In Halpern, we analyzed the plain language of this statute and determined that the legislature intended to limit the duty which a provider owes to a participant in conducting a recreational opportunity. Halpern, 890 P.2d at 565. Kellers' complaint is clear that it asserts causes of action based upon representations made and relied upon for the sale of the horse. Although the Act's definition of an equine activity extends to injuries received while evaluating the horse in contemplation of a sale, it plainly does not extend to a breach of warranty action arising from the sale and, therefore, does not apply to these facts. Every subsection of a statute must be read in the context of all others to ascertain the meaning of the whole statute. Schneider Nat., Inc. v. Holland Hitch Co., 843 P.2d 561, 567 (Wyo.1992). This statute should not be read to apply its immunity to actions other than negligence, and a cause of action based on a theory of breach of warranty is, therefore, unaffected by this statute. See Schneider, 843 P.2d at 567. We hold that the act does not apply to a cause of action based upon a sale and is not a bar to Kellers' suit based upon injuries arising from the sale of the horse.
In Wyoming, the UCC creates and limits express and implied warranties.

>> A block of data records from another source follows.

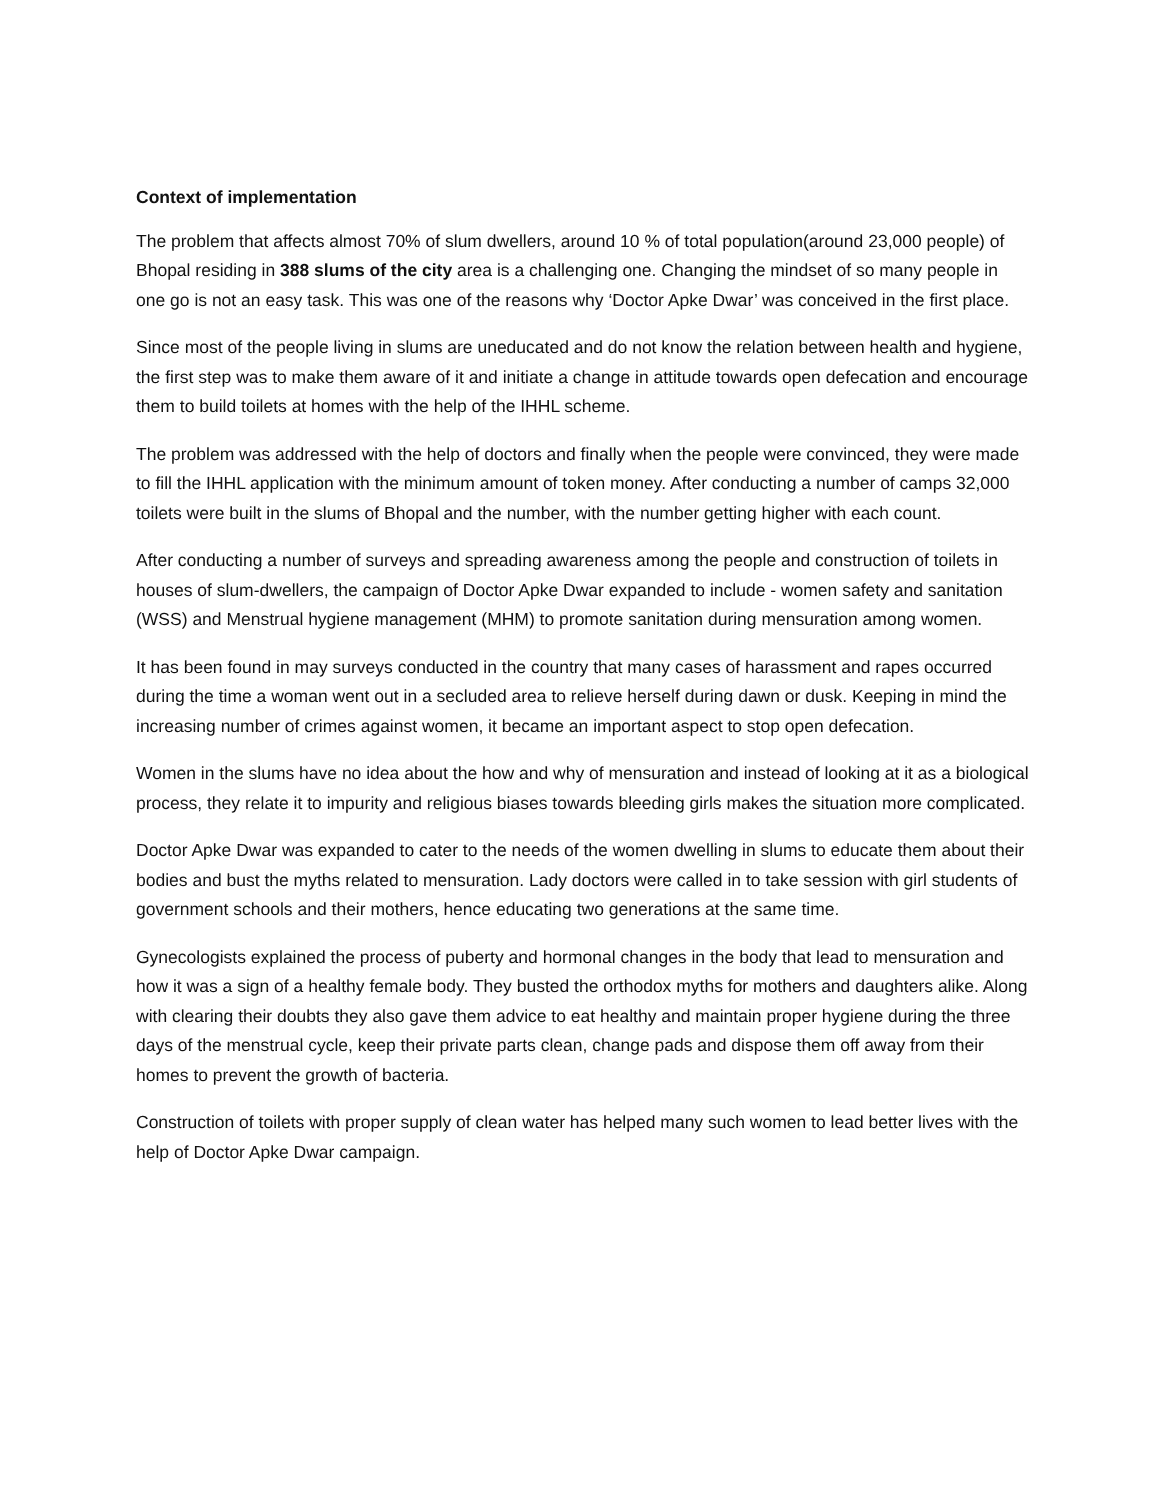Context of implementation
The problem that affects almost 70% of slum dwellers, around 10 % of total population(around 23,000 people) of Bhopal residing in 388 slums of the city area is a challenging one. Changing the mindset of so many people in one go is not an easy task. This was one of the reasons why ‘Doctor Apke Dwar’ was conceived in the first place.
Since most of the people living in slums are uneducated and do not know the relation between health and hygiene, the first step was to make them aware of it and initiate a change in attitude towards open defecation and encourage them to build toilets at homes with the help of the IHHL scheme.
The problem was addressed with the help of doctors and finally when the people were convinced, they were made to fill the IHHL application with the minimum amount of token money. After conducting a number of camps 32,000 toilets were built in the slums of Bhopal and the number, with the number getting higher with each count.
After conducting a number of surveys and spreading awareness among the people and construction of toilets in houses of slum-dwellers, the campaign of Doctor Apke Dwar expanded to include - women safety and sanitation (WSS) and Menstrual hygiene management (MHM) to promote sanitation during mensuration among women.
It has been found in may surveys conducted in the country that many cases of harassment and rapes occurred during the time a woman went out in a secluded area to relieve herself during dawn or dusk. Keeping in mind the increasing number of crimes against women, it became an important aspect to stop open defecation.
Women in the slums have no idea about the how and why of mensuration and instead of looking at it as a biological process, they relate it to impurity and religious biases towards bleeding girls makes the situation more complicated.
Doctor Apke Dwar was expanded to cater to the needs of the women dwelling in slums to educate them about their bodies and bust the myths related to mensuration. Lady doctors were called in to take session with girl students of government schools and their mothers, hence educating two generations at the same time.
Gynecologists explained the process of puberty and hormonal changes in the body that lead to mensuration and how it was a sign of a healthy female body. They busted the orthodox myths for mothers and daughters alike. Along with clearing their doubts they also gave them advice to eat healthy and maintain proper hygiene during the three days of the menstrual cycle, keep their private parts clean, change pads and dispose them off away from their homes to prevent the growth of bacteria.
Construction of toilets with proper supply of clean water has helped many such women to lead better lives with the help of Doctor Apke Dwar campaign.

Wyo. Stat. § 34.1-2-313 through 32.1-2-315 (1977); Ogle, 716 P.2d at 338 n. 2. We have held that it applies to the sale of goods, including livestock. S-Creek Ranch, Inc. v. Monier & Co., 509 P.2d 777, 782 (Wyo.1973). The UCC applies to the sale of a horse. Key v. Bagen, 136 Ga.App. 373, 221 S.E.2d 234, 235 (1975). Kellers contend that Merrick's representations concerning the gentleness of the horse and its appropriateness for an inexperienced rider constituted express and implied warranties under the UCC. The record shows that Kellers have presented sufficient facts to present questions for a fact finder, precluding summary judgment on this issue. See Shepard v. Top Hat Land and Cattle Co., 560 P.2d 730 (Wyo.1977). The order granting summary judgment on the issue of breach of warranties is reversed.
We agree with Merrick that Kellers have not properly preserved for appeal the other claims alleged in their complaint. Although Kellers state they are appealing the court's ruling in regard to their claim for negligent selection of a horse, no argument was presented that this issue remains viable. The order granting summary judgment to Merrick on this issue is affirmed.
1. This statute was amended in 1996, after Bryan Keller was injured; therefore, the amended statute has no bearing on this case.